4.15. Volgens onderdeel 1.7 had het hof zijn oordeel nader moeten motiveren en geeft het hof bovendien blijk van een onjuiste rechtsopvatting, voor zover het hof van oordeel is dat nadere wilsovereenstemming tussen [eiser] en [verweerster 1] terzake de koop en verkoop van uitsluitend de percelen 2, 5 en 7 zou volgen uit de levering van alleen die drie percelen, terwijl in de leveringsakte de oorspronkelijk overeengekomen koopprijs was uitgedrukt. De leveringshandeling impliceert immers niet dat een dienovereenkomstige obligatoire overeenkomst is gesloten, maar ontbeert juist geldigheid respectievelijk rechtsgevolg indien daaraan geen geldige obligatoire overeenkomst ten grondslag ligt.
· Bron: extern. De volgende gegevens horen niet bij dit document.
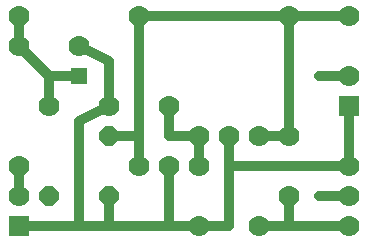
<source format=gbl>
G75*
%MOIN*%
%OFA0B0*%
%FSLAX25Y25*%
%IPPOS*%
%LPD*%
%AMOC8*
5,1,8,0,0,1.08239X$1,22.5*
%
%ADD10R,0.07000X0.07000*%
%ADD11C,0.07000*%
%ADD12OC8,0.06496*%
%ADD13R,0.05543X0.05543*%
%ADD14C,0.03200*%
%ADD15C,0.03100*%
D10*
X0011000Y0011000D03*
X0121000Y0051000D03*
D11*
X0121000Y0061000D03*
X0121000Y0081000D03*
X0101000Y0081000D03*
X0051000Y0081000D03*
X0031000Y0071000D03*
X0011000Y0071000D03*
X0011000Y0081000D03*
X0021000Y0051000D03*
X0041000Y0051000D03*
X0061000Y0051000D03*
X0071000Y0041000D03*
X0081000Y0041000D03*
X0091000Y0041000D03*
X0101000Y0041000D03*
X0121000Y0031000D03*
X0121000Y0021000D03*
X0121000Y0011000D03*
X0101000Y0021000D03*
X0091000Y0011000D03*
X0071000Y0011000D03*
X0071000Y0031000D03*
X0061000Y0031000D03*
X0051000Y0031000D03*
X0011000Y0031000D03*
X0011000Y0021000D03*
D12*
X0021000Y0021000D03*
X0041000Y0021000D03*
X0041000Y0041000D03*
D13*
X0031000Y0061000D03*
D14*
X0021000Y0061000D01*
X0011000Y0071000D01*
X0011000Y0081000D01*
X0031000Y0071000D02*
X0041000Y0066000D01*
X0041000Y0051000D01*
X0031000Y0046000D01*
X0031000Y0011000D01*
X0041000Y0011000D01*
X0061000Y0011000D01*
X0071000Y0011000D01*
X0081000Y0011000D01*
X0081000Y0031000D01*
X0081000Y0041000D01*
X0071000Y0041000D02*
X0071000Y0031000D01*
X0081000Y0031000D02*
X0121000Y0031000D01*
X0121000Y0051000D01*
X0121000Y0061000D02*
X0111000Y0061000D01*
X0101000Y0041000D02*
X0091000Y0041000D01*
X0101000Y0041000D02*
X0101000Y0081000D01*
X0051000Y0081000D01*
X0051000Y0041000D01*
X0041000Y0041000D01*
X0051000Y0041000D02*
X0051000Y0031000D01*
X0061000Y0031000D02*
X0061000Y0011000D01*
X0041000Y0011000D02*
X0041000Y0021000D01*
X0031000Y0011000D02*
X0011000Y0011000D01*
X0011000Y0021000D02*
X0011000Y0031000D01*
X0021000Y0051000D02*
X0021000Y0061000D01*
X0061000Y0051000D02*
X0061000Y0041000D01*
X0071000Y0041000D01*
X0101000Y0021000D02*
X0101000Y0011000D01*
X0091000Y0011000D01*
X0121000Y0011000D01*
X0121000Y0021000D02*
X0111000Y0021000D01*
X0121000Y0081000D02*
X0101000Y0081000D01*
D15*
X0111000Y0061000D03*
X0111000Y0021000D03*
M02*

</source>
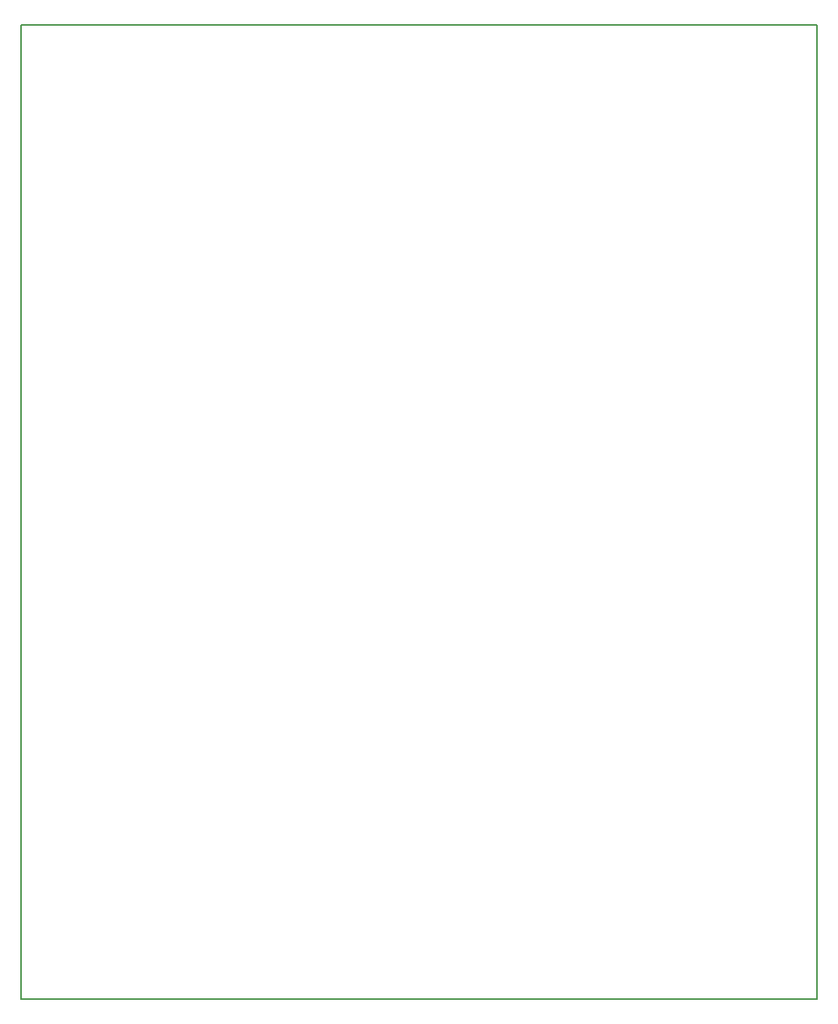
<source format=gbr>
%TF.GenerationSoftware,KiCad,Pcbnew,(5.0.2-5-10.14)*%
%TF.CreationDate,2019-04-08T21:19:03+10:00*%
%TF.ProjectId,macropod,6d616372-6f70-46f6-942e-6b696361645f,rev?*%
%TF.SameCoordinates,Original*%
%TF.FileFunction,Profile,NP*%
%FSLAX46Y46*%
G04 Gerber Fmt 4.6, Leading zero omitted, Abs format (unit mm)*
G04 Created by KiCad (PCBNEW (5.0.2-5-10.14)) date Monday, 08 April 2019 at 09:19:03 pm*
%MOMM*%
%LPD*%
G01*
G04 APERTURE LIST*
%ADD10C,0.150000*%
G04 APERTURE END LIST*
D10*
X29700000Y-28429951D02*
X29700000Y-134229951D01*
X29700000Y-134229951D02*
X116300000Y-134229951D01*
X116300000Y-28429951D02*
X116300000Y-134229951D01*
X29700000Y-28429951D02*
X116300000Y-28429951D01*
M02*

</source>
4.16. Het onderdeel mist feitelijke grondslag, aangezien in het bestreden arrest niet valt te lezen dat een nadere wilsovereenstemming met betrekking tot de percelen 2, 5 en 7 zou volgen uit de nadien verrichte levering van die drie percelen. Zoals bij de behandeling van de eerdere onderdelen al bleek, is het hof uitgegaan van een overeenkomt tussen [eiser] en [verweerster 1] op basis van [eiser]' eigen stellingen waarbij [eiser] zich beroepen heeft op ontbinding van de (dus: gesloten) overeenkomst, en daarbij aansluitende vorderingen heeft geformuleerd. Zoals onder 4.9 is opgemerkt, is het thans ingenomen standpunt dat de wilsuitingen van [eiser] en [verweerster 1] niet met elkaar overeenstemmen, waardoor geen overeenkomst tot stand is gekomen, op zichzelf alleszins verdedigbaar, maar niet te rijmen met de stellingen en de vorderingen met betrekking tot ontbinding plus schadevergoeding.

4.17. Onderdeel 1.8 zoekt de obligatoire overeenkomst met betrekking tot uitsluitend de percelen 2, 5 en 7 in de leveringsakte en klaagt dat voorzover het hof aldus heeft geoordeeld, dat oordeel onvoldoende is gemotiveerd, omdat het hof niet aangeeft waaruit het dit afleidt, terwijl de leveringsakte daarvoor ook geen aanknopingspunten biedt. Voorts wordt geklaagd dat tegenover de gemotiveerde stellingname van [eiser], dat hij uitsluitend een koopovereenkomst wilde sluiten inclusief perceel 1, 's hofs oordeel in die zin nadere motivering verdient.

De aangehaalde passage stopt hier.